While company dancers are relishing their new digs, community members who attend classes, offered for toddlers to adults of any age, are also enjoying the new energy of the building and the seasonal excitement surrounding this year’s Nutcracker performance.

"It’s really magical, especially this time of year, to see the racks of [Nutcracker] costumes coming in and out of the building," said South End mom Jennifer Ashburn, who has taken her six-year-old daughter to the Nutcracker performance for several years now.

Ashburn’s daughter has been enamored with ballet since she was old enough to move around, but through youth classes at the Boston Ballet, she and her classmates have begun honing their skills, mastering the French jargon associated with the sophisticated dance, and working on skills like cooperation and following directions.

Although she gets to see the magic of the Boston Ballet from the inside, Ashburn looks forward to seeing the building utilized more by the community in the future. She compared the Boston Ballet’s prospective involvement with the neighborhood to First Fridays in the SoWa District - opening the doors so that the public does not feel intimidated by the art.

"That’s something I look very forward to seeing more of: a very local community link," she said.

Part of that link will be achieved through the addition of bleacher seats in the Boston Ballet’s largest studio, which will give the space the ability to be transformed into a black box theater to be utilized by the company and students, but also the community as a whole.

For company dancer and teacher Sarah Wroth, the renovations have contributed to a subtle change in the artistic atmosphere at the Boston Ballet.

Nine years ago, Wroth sat on the tired, pink carpet that used to line the floors of the Boston Ballet, waiting for her first "cattle call" audition. These days, she walks "clean, new, pretty, functional" hallways, with nooks and crannies that offer some solitude and open spaces that create a sense of community. The building also boasts a new physical therapy room that the dancers can use when recuperating from dance-related injuries, as well as for preventative therapy aimed at protecting their bodies from the heavy wear and tear of ballet.
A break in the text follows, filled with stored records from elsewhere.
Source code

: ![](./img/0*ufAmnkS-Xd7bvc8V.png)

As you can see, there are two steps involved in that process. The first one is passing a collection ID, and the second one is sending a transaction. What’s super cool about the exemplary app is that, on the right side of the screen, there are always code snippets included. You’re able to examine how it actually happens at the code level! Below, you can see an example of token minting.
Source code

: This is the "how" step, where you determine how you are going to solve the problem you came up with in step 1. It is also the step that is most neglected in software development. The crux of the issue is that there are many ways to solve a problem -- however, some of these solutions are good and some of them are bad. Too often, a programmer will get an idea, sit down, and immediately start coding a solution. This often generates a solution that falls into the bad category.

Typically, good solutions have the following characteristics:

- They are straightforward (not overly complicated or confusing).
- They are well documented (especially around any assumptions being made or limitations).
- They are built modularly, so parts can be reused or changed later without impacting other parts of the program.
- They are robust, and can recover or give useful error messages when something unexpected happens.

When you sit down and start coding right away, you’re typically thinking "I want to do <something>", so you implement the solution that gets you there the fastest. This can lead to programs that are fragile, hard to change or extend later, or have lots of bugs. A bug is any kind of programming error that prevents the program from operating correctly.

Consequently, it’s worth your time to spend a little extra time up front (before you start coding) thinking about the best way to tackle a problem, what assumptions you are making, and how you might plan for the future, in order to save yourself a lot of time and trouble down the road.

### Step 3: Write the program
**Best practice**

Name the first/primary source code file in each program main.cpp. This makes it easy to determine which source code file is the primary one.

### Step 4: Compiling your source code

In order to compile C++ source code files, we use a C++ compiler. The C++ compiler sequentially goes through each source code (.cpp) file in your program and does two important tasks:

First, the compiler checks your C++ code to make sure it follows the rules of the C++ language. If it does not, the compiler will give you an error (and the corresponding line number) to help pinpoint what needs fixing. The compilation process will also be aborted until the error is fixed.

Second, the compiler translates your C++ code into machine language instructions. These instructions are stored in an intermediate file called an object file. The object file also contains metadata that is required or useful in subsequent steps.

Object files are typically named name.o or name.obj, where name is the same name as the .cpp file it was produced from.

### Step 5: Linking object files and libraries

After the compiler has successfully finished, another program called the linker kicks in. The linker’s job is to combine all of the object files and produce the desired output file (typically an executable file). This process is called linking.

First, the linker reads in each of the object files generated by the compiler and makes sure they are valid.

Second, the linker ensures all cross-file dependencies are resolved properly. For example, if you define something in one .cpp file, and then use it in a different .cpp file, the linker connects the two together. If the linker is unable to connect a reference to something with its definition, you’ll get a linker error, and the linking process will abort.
"A lot of the updates that have affected me are spiritual," she said. "There’s enough dynamic [design] here to represent the dynamics in the group, which is really refreshing."

She added, "The color...the life, is us, the dancers. I think that’s really great."

Lauren DiTullio is a student in the School of Journalism at Northeastern University. Originally from Connecticut, she is happy to have landed in Boston, proud to be a Husky, and honored to be able to bring her lifelong passion for writing to the South End’s vibrant community.